▸ What the exercise asks
Return all the entries below exactly as they were given.

Items listed in a dataset
▽

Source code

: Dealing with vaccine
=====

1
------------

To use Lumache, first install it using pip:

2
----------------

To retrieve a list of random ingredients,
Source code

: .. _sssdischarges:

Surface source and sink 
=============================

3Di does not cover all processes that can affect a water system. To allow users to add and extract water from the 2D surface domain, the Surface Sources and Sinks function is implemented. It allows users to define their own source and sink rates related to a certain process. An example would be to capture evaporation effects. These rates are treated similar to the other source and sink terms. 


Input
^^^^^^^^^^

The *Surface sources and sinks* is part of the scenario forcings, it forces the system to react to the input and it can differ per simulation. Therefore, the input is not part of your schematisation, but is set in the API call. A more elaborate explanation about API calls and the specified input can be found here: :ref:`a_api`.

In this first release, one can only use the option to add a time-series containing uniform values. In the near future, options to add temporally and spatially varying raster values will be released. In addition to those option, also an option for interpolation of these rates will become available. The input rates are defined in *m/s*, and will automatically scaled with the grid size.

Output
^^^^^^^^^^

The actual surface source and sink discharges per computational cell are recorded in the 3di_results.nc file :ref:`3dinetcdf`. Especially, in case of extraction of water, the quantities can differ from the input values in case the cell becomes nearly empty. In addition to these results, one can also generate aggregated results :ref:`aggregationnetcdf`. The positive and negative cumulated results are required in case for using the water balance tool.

△

▸ Response to this task
Source code

: Dealing with vaccine
=====

1
------------

To use Lumache, first install it using pip:

2
----------------

To retrieve a list of random ingredients,
Source code

: .. _sssdischarges:

Surface source and sink 
=============================

3Di does not cover all processes that can affect a water system. To allow users to add and extract water from the 2D surface domain, the Surface Sources and Sinks function is implemented. It allows users to define their own source and sink rates related to a certain process. An example would be to capture evaporation effects. These rates are treated similar to the other source and sink terms. 


Input
^^^^^^^^^^

The *Surface sources and sinks* is part of the scenario forcings, it forces the system to react to the input and it can differ per simulation. Therefore, the input is not part of your schematisation, but is set in the API call. A more elaborate explanation about API calls and the specified input can be found here: :ref:`a_api`.

In this first release, one can only use the option to add a time-series containing uniform values. In the near future, options to add temporally and spatially varying raster values will be released. In addition to those option, also an option for interpolation of these rates will become available. The input rates are defined in *m/s*, and will automatically scaled with the grid size.

Output
^^^^^^^^^^

The actual surface source and sink discharges per computational cell are recorded in the 3di_results.nc file :ref:`3dinetcdf`. Especially, in case of extraction of water, the quantities can differ from the input values in case the cell becomes nearly empty. In addition to these results, one can also generate aggregated results :ref:`aggregationnetcdf`. The positive and negative cumulated results are required in case for using the water balance tool.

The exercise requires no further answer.